In [None]:
!pip install PyYAML==5.3.1
!pip install git+https://github.com/cocodataset/cocoapi.git#subdirectory=PythonAPI

In [None]:
import json

with open('data/clothing.json', 'r') as f:
    images = [json.loads(line) for line in f]

In [None]:
images[0]

In [None]:
for img in images:
    if len(img['annotation']) > 1:
        print(img)

In [None]:
classes = set()
for img in images:
    for ann in img['annotation']:
        classes.add(ann['label'][0])
classes = sorted(list(classes))
classes

In [None]:
from sklearn.model_selection import train_test_split

train_data, test_data = train_test_split(images, test_size=0.15, 
                                         random_state=1)
train_data, val_data = train_test_split(train_data, test_size=0.2, 
                                        random_state=1)
len(train_data), len(val_data), len(test_data)

In [None]:
import matplotlib.pyplot as plt
import numpy as np
from PIL import Image
from urllib import request

img = Image.open(request.urlopen(train_data[0]['content']))
img = img.convert('RGB')
img.save('sample_img.jpeg', 'JPEG')

img = np.array(img)
plt.imshow(img); plt.show()

In [None]:
import cv2

def overlay_bbox(img, label, box_points):
    H, W = img.shape[:-1]
    p1, p2 = box_points
    x1, y1 = p1['x'] * W, p1['y'] * H
    x2, y2 = p2['x'] * W, p2['y'] * H

    cv2.rectangle(img, 
                  (int(x1), int(y1)),
                  (int(x2), int(y2)),
                  color=(0, 255, 0),
                  thickness=2)
    
    (label_width, label_height), _ = cv2.getTextSize(
        label, 
        fontFace=cv2.FONT_HERSHEY_PLAIN,
        fontScale=1.75, 
        thickness=2)

    cv2.rectangle(img, 
                  (int(x1), int(y1)),
                  (int(x1 + label_width), int(y1 + label_height)),
                  color=(0, 255, 0),
                  thickness=cv2.FILLED)
    
    cv2.putText(
        img,
        label,
        org=(int(x1), int(y1 + label_height)),
        fontFace=cv2.FONT_HERSHEY_PLAIN,
        fontScale=1.75,
        color=(255, 255, 255),
        thickness=2
    )

    return img

img_bbox = overlay_bbox(img, 
                        train_data[0]['annotation'][0]['label'][0], 
                        train_data[0]['annotation'][0]['points'])
plt.imshow(img_bbox); plt.show()

In [None]:
import os

def create_dataset(dataset, classes, split, path='data'):
    """
    YOLO v5 requires the dataset to be in the darknet format. 
    Here's an outline of what it looks like:

    One txt with labels file per image
    One row per object
    Each row: class_index bbox_x_center bbox_y_center bbox_width bbox_height
    Box coordinates must be normalized between 0 and 1
    """
    image_path = os.path.join(path, 'images', split)
    os.makedirs(image_path, exist_ok=True)
    label_path = os.path.join(path, 'labels', split)
    os.makedirs(label_path, exist_ok=True)

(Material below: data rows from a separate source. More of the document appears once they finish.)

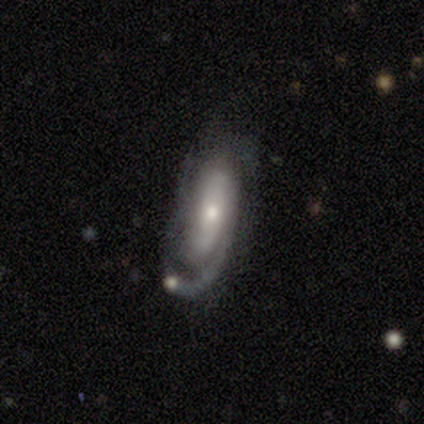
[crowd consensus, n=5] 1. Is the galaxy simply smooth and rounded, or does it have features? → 100% featured or disk, 0% smooth, 0% star or artifact.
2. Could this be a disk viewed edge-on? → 100% no, 0% yes.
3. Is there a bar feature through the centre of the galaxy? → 80% no, 20% strong, 0% weak.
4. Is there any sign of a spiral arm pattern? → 80% yes, 20% no.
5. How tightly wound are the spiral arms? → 100% tight, 0% medium, 0% loose.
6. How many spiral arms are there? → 50% 1, 25% 3, 25% can't tell, 0% 2, 0% 4, 0% more than 4.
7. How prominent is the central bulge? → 60% moderate, 40% small, 0% dominant, 0% large, 0% none.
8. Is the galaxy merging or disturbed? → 40% none (tied), 40% minor disturbance (tied), 20% merger, 0% major disturbance.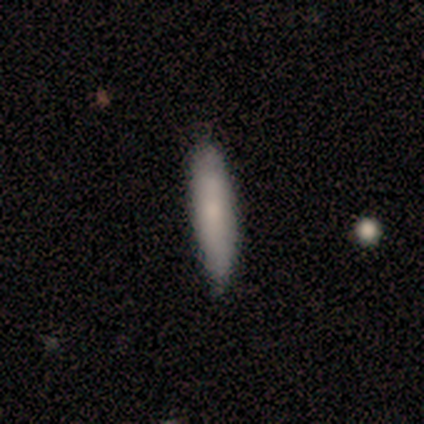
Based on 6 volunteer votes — This appears to be a smooth galaxy with no disk features (83%) that is cigar-shaped (100%). Merging: none (67%).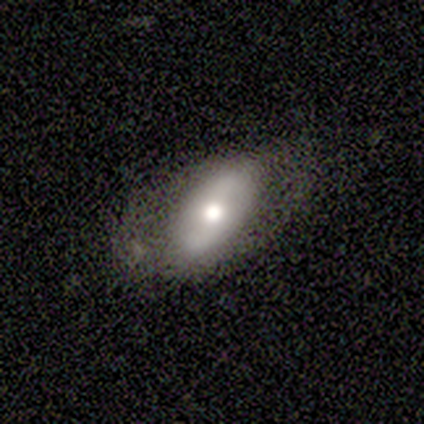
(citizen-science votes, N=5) A featured or disk galaxy (60%) with no bar (100%), no spiral arms (67%) and a moderate central bulge (67%).

Vote fractions:
- Smooth or featured? featured or disk: 60% / smooth: 40% / star or artifact: 0%
- Edge-on disk? no: 100% / yes: 0%
- Bar? no: 100% / strong: 0% / weak: 0%
- Spiral arms? no: 67% / yes: 33%
- Bulge size? moderate: 67% / large: 33% / dominant: 0% / small: 0% / none: 0%
- Merging? none: 80% / major disturbance: 20% / minor disturbance: 0% / merger: 0%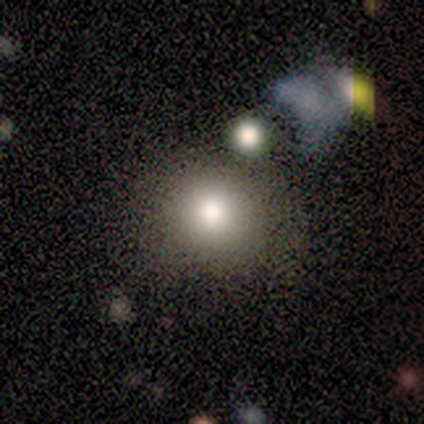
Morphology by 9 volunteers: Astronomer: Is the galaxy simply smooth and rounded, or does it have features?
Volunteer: smooth — 67%.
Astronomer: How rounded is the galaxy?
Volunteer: round — 100%.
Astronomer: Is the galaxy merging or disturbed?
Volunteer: none — 75%.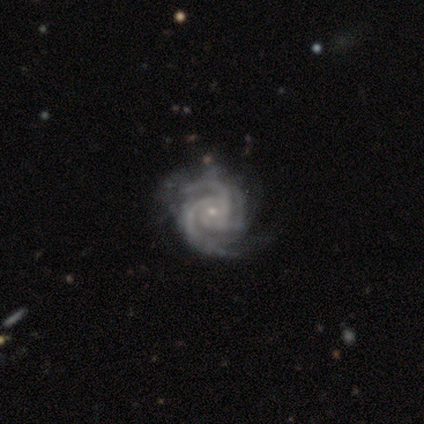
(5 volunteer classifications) featured or disk 80%, star or artifact 20%, smooth 0%. Down the decision tree: edge-on disk — no (100%); bar — no (100%); spiral arms — yes (100%); spiral arm count — 3 (100%); spiral winding — tight (50%, tied with medium); bulge size — small (50%); merging — minor disturbance (50%).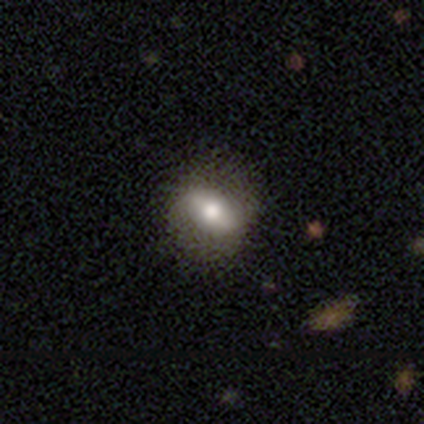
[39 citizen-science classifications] smooth_or_featured: smooth (p=0.54) [alt: featured or disk p=0.38]
how_rounded: in between (p=0.62) [alt: round p=0.33]
merging: none (p=0.64) [alt: minor disturbance p=0.11]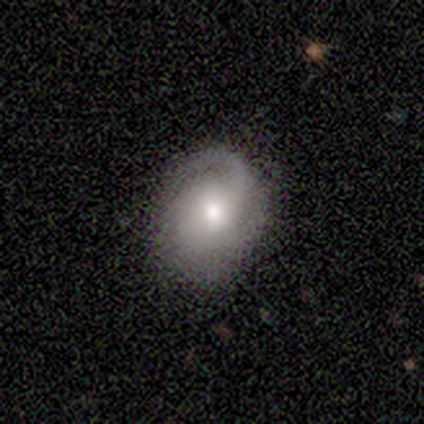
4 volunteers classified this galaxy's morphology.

    for idx, data in enumerate(dataset):
        img = request.urlopen(data['content'])
        img = Image.open(img).convert('RGB')
        img.save(os.path.join(image_path, f'{idx:04d}.jpeg'), 'JPEG')

        with open(os.path.join(label_path, f'{idx:04d}.txt'), 'w') as f:
            for ann in data['annotation']:
                label = ann['label'][0]
                category_idx = classes.index(label)
                points = ann['points']
                p1, p2 = points
                x1, y1 = p1['x'], p1['y']
                x2, y2 = p2['x'], p2['y']
                bbox_width = x2 - x1
                bbox_height = y2 - y1
                f.write(
                  f"{category_idx} {x1 + bbox_width / 2} {y1 + bbox_height / 2} {bbox_width} {bbox_height}\n"
                )


In [None]:
create_dataset(train_data, classes, 'train')
create_dataset(val_data, classes, 'val')
create_dataset(test_data, classes, 'test')

### Fine-tuning

* img 320 - resize the images to 320x320 pixels (Larger is better, e.g. 640)
* batch 4 - 4 images per batch
* epochs 30 - train for 30 epochs
* data ./data/clothing.yaml - path to dataset config
* cfg ./models/yolov5x_9class.yaml - model config
* weights yolov5x.pt - use pre-trained weights from the YOLOv5x model
* name yolov5x_clothing - name of our model
* cache - cache dataset images for faster training

In [None]:
!python train.py --img 320 --batch 4 --epochs 30 \
  --data data/clothing.yaml --cfg models/yolov5x_9class.yaml --weights yolov5x.pt \
  --name yolov5x_clothing --cache

In [None]:
from utils.plots import plot_results

plot_results(save_dir='./runs/train/yolov5x_clothing/');

### Inference

In [None]:
!python detect.py --weights runs/train/yolov5x_clothing/weights/best.pt \
  --img 320 --conf 0.4 --source data/images/test/

In [None]:
import torch
import torchvision


def load_image(path, resize=True):
    img = cv2.cvtColor(cv2.imread(path), cv2.COLOR_BGR2RGB)
    img = cv2.resize(img, (128, 256), interpolation = cv2.INTER_AREA)
    return img

def show_grid(image_paths):
    images = [load_image(img) for img in image_paths]
    images = torch.as_tensor(images)
    images = images.permute(0, 3, 1, 2)
    grid_img = torchvision.utils.make_grid(images, nrow=11)
    plt.figure(figsize=(24, 12))
    plt.imshow(grid_img.permute(1, 2, 0))
    plt.axis('off');

In [None]:
from glob import glob

img_paths = list(glob("runs/detect/exp/*.jpeg"))[:22]
show_grid(img_paths)